悪魔に憑かれた王子7
「それに、そんなことをしてはここの国の国王様が、後から責められてしまいます」
リックにだって、海賊が世界的犯罪集団であることは重々承知だ。けれど、夢と自由を追う効率からこの立場を選んだだけであり、民間人から何かを奪うような悪賊のような振る舞いはしていない。そうだとしても、正義の味方でもないのだ。
愛するレティに困った顔はさせたくない。おまけに、この国はリックの立場を知っても友人と言ってくれるアルとつながりのある場所だ。
(どうする……)
攻撃をよけながら考えていたら、ここにいるはずのない声が割って入った。
「その心配には及びませんわ!」
非常口なのか、外から入るためのドアがバン!という激しい音ともに前に倒れ、そこに誰かが立っている。
「サルディ!シア!」
アルが驚きの声を上げた。無理もない。彼の護衛としてついてきた従者は、塔の下でこの国の王女チェルシアを護衛するように命を受けていたはずだ。
それなのに、そのサルディはチェルシアを抱いて立っているのだから。
「ありがとう、サルディ。下ろして頂戴」
「御意」
サルディは丁寧に王女を床に下ろした。その間も、飛び交う電撃が王女に近づいたら剣の鞘で払い、守っている。
「スピーカーからアレックスお兄様のご様子がおかしいと感じましたので、急ぎ兵を集めました」
アルにここへ来た説明をしてからチェルシアは姿勢を正し、命を出した。
「アリオナ王国第一王女、チェルシア・ドワール・クロスルースの名におき、命じます。我が国民を脅かす研究の疑いの調査のため、この研究室及び関係者を聴取して下さい」
サルディとチェルシアが横に引き、兵がなだれ込んできた。
「アレックスお兄様。下の部屋に閉じ込められていた女性は、兵が今助け出していると思います。衰弱していますが、私の世話をしていた女官も見つかりました」
それを聞いて、レティはリックとアルをそれぞれ見つめた。
「良かったです」
「そうだな」
「レティアーナも彼女たちも無事で良かったよ」
二人は頷いてくれた。
「リック様」
レティは片手を開いてリックに向けた。その細い指にリックが手を重ねて絡めてくれる。
「私は、戦えないし怖がりだけど、リック様といると……、いえ、お側にいると勇気が湧いてくるんです。
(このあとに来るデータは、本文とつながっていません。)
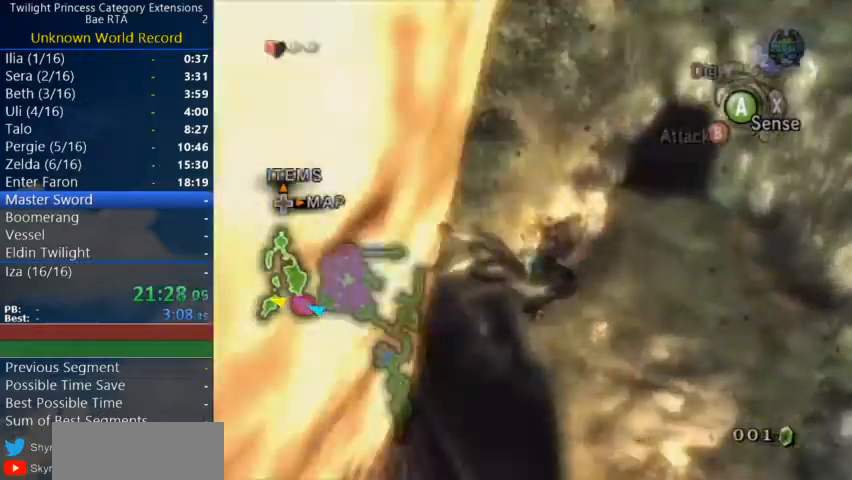
{"buttons": [], "left_stick": "up", "right_stick": "right", "events": [[133, "left_stick", "up"]]}
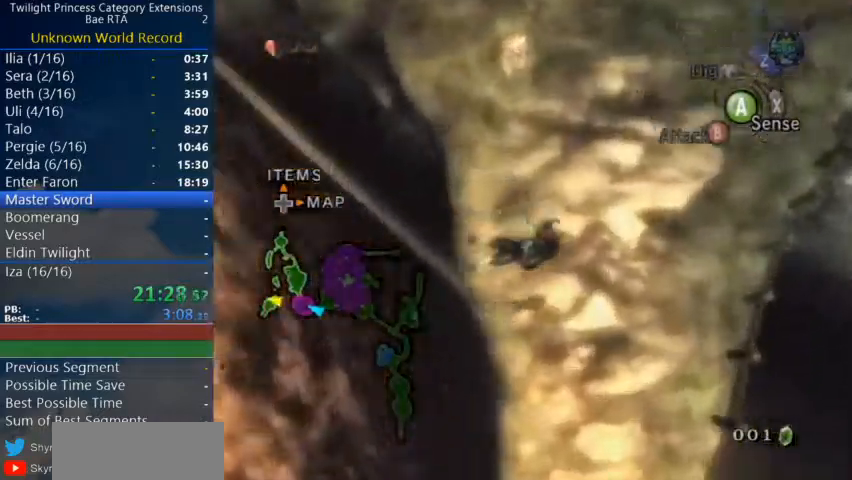
{"buttons": ["A"], "left_stick": "up-left", "right_stick": "center", "events": [[67, "right_stick", "center"], [300, "left_stick", "up-left"], [333, "A", "down"], [367, "A", "up"], [433, "A", "down"]]}
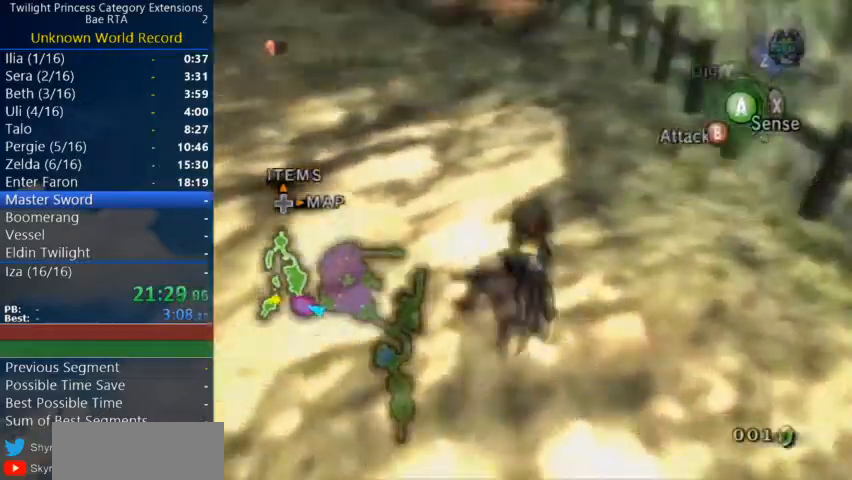
{"buttons": [], "left_stick": "up", "right_stick": "center", "events": [[33, "A", "up"], [67, "A", "down"], [167, "A", "up"], [500, "left_stick", "up"]]}
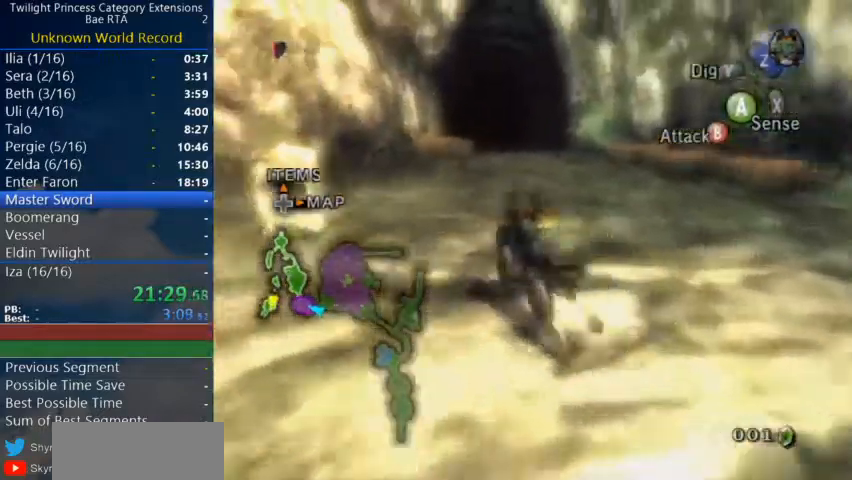
{"buttons": [], "left_stick": "up", "right_stick": "center", "events": []}
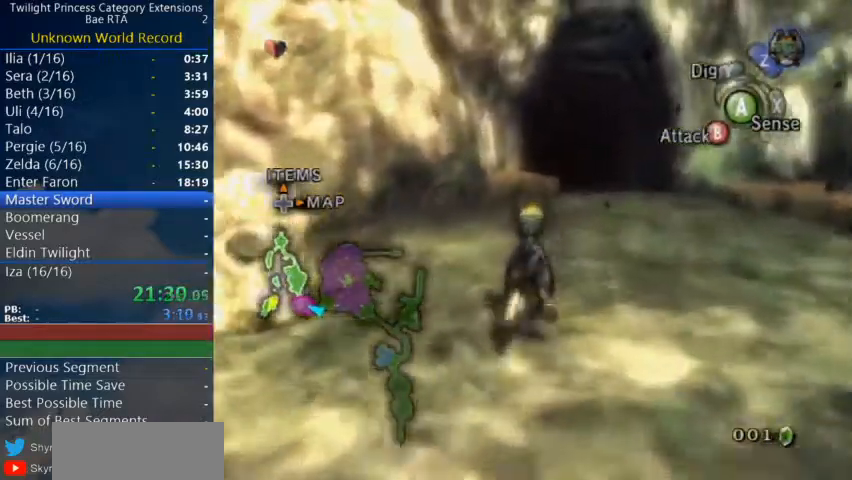
{"buttons": [], "left_stick": "up", "right_stick": "center", "events": [[333, "right_stick", "down"], [500, "right_stick", "center"]]}
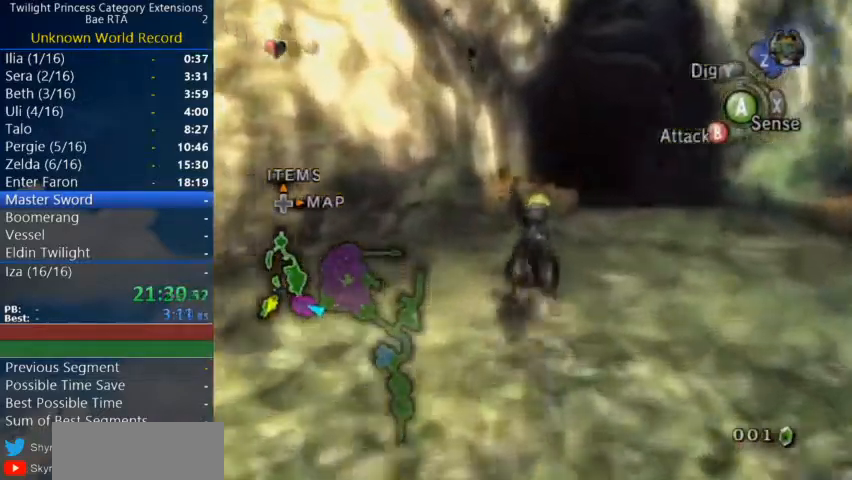
{"buttons": [], "left_stick": "up", "right_stick": "center", "events": []}
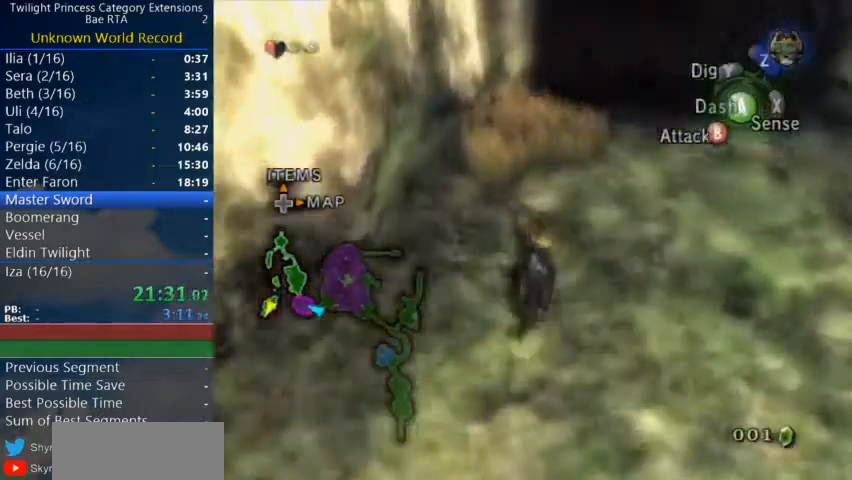
{"buttons": [], "left_stick": "down", "right_stick": "center", "events": [[100, "B", "down"], [200, "B", "up"], [333, "left_stick", "left"], [400, "left_stick", "down"]]}
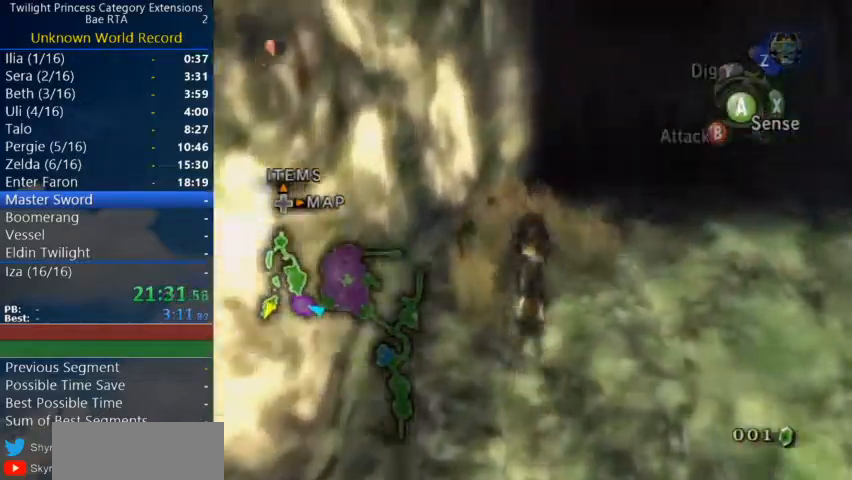
{"buttons": [], "left_stick": "center", "right_stick": "center", "events": [[33, "left_stick", "up-right"], [100, "left_stick", "up-left"], [167, "left_stick", "down-left"], [233, "B", "down"], [267, "left_stick", "down-right"], [367, "B", "up"], [367, "left_stick", "center"]]}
リック様と一緒に頑張りたいって、思えてくるんです」
「俺もだ。レティが居てくれるからこそ、出来ることが増える」
「お揃いで嬉しいです。胸がとても温かいです」
にっこりレティは微笑んだ。藍色の瞳を閉じたら、華奢な体に金色の波が走った。背中にふわりと羽根が現れ、アプリコットブラウンの髪が揺れた。
それからリックと手を離し、今度は両手を上に向ける。上からは覗き込む海蛇と、その向こうに空を舞う鳳凰が見えた。
「鳳凰様、海蛇様、お力を貸していただけますか?」
四つの鋭い目がレティの藍色の瞳と合わさる。海蛇はシューシューと、鳳凰は空に高い鳴き声を響かせた。二匹が了承したと分かり、両手の指を組み合わせ、空へ向けた。